The gift ceremony

こころを清め、贈るものに込める

 

MIWAで行われる折形清祓式は献茶式、流鏑馬式などと同様に神道式で行われる。700年以上前、折形は御皇室では内裏のあった「城殿(きどの)」が、将軍家では「折紙方(おりかみがた)」が存在していた。我々は彼らが折形を行う際、単なる装飾としてのラッピングを行っていたのではなく、祈りを込めた儀式をしていたと考えている。たとえば、昔はいただきものは仏壇か神棚の前にお供えしてからみなで分けるという儀礼があったように、おそらく贈る側にも単に包むのではなく儀礼が存在していたのではないかと考えた。我々は神道と武家の儀礼から、折形の儀礼がどのようになっていたかを考察し、現代における折形清祓式を行うためのPavilion MIWAを設立し、清祓式を行っている。

 

清祓式では、「つみ、けがれ」の清めをまず行う。「つみ」とはなにか悪いことをした「罪」ではなく、「つみ」と「つつみ」は同じ語源であり、何か覆われ力を発揮できない状態をさす。「けがれ」とは「汚れ」ではなく、「気(け)」が「枯れて」いる状態であり、力がみなぎっていない状態を指す。清祓式とはその状態を正常化し、贈られるもの贈る人のこころのはたらきを最大化させることである。

 

清祓が行われた後、贈り主がこの贈り物に対する思いをPavilion MIWAで独白し、この贈り物をこころの「依代」とし、折形と水引で包んでいく。このプロセスは誰かに任せることはできず(贈り主の代わりに受け手のことを思うことはだれもできない)、贈り主のこの清祓式に出席が必須である。もちろん贈るお相手と一緒に参加いただくことも可能である。Pavilion MIWAはこのように贈り主が相手を思う時間と空間を提供し、そこで包まれた贈り物が唯一無二なものとなる体験を提供している。

 

プロセス

  1. 贈り物をご用意いただき、Pavilion MIWAのでお打ち合わせのご予約をお取りください。

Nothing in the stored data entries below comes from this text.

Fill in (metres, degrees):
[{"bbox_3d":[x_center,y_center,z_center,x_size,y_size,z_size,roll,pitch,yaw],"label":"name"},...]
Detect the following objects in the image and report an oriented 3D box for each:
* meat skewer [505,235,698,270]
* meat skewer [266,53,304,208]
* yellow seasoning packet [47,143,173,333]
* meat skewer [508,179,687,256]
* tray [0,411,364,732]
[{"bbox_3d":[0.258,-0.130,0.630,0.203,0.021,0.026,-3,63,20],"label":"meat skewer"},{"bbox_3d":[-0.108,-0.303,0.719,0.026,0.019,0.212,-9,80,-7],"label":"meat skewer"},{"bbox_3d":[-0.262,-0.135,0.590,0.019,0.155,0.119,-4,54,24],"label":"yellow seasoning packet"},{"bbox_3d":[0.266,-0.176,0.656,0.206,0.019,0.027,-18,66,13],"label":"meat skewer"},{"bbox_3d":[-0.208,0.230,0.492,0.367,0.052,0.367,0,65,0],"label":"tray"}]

  2. お打ち合わせでは折形清祓式の概要をご説明し、スケジュールを決めます。

  3. 神職、弊社の折紙方による折形清祓式を行います。贈るお相手や、ご友人とご出席いただけます。

  4. 式の後に包まれた贈り物は、Pavilion MIWA内で一晩お預かりさせていただきます。

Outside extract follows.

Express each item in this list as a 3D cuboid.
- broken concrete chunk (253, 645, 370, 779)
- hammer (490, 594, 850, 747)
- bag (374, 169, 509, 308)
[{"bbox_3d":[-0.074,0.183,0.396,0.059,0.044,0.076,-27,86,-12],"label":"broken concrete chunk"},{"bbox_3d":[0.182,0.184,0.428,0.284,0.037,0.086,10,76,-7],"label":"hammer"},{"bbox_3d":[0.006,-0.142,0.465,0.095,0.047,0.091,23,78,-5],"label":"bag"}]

  5. 翌日、Paris市内のご指定の場所にお届けさせていただきます。

  6. 式の時間は、40−50分です​

 

参加可能人数

5名​

折形清祓式奉斎神職 / 奥谷公胤

藪原神社 禰宜。神職階位明階、経営学修士 國學院大學、英国国立ウェールズ大学大学院卒。 平安時代から代々神職を務める社家に生まれる。奥谷家はもともと京都左京区の社家。平安末期に現在の長野県木祖鎮座創建天武9年(680)の藪原神社の宮司を拝命、以来24代続く。

大学卒業後、神社本庁に7年間奉職の後、英国留学。英国国立ウェールズ大学大学院にて経営学修士号取得。帰国後、明治神宮奉職。権禰宜、主事、明治神宮国際神道文化研究所研究員を経て、2009年渡仏。欧州駐在の唯一の神職として、仏国立東洋言語文化研究所、仏国立トゥールーズ大学、知日家の政治家、企業家、知識人などに神道の講義や、大祓式などの神事を執り行う。2013年モナコ公国カロリーヌ公女に拝謁、神道について説明。また国連SDGs関連会議など、欧州で開催される自然環境関係の国際会議に、神道代表として参加するなど、パリを拠点に欧州で、日本文化の源泉である神道の紹介活動を続けている。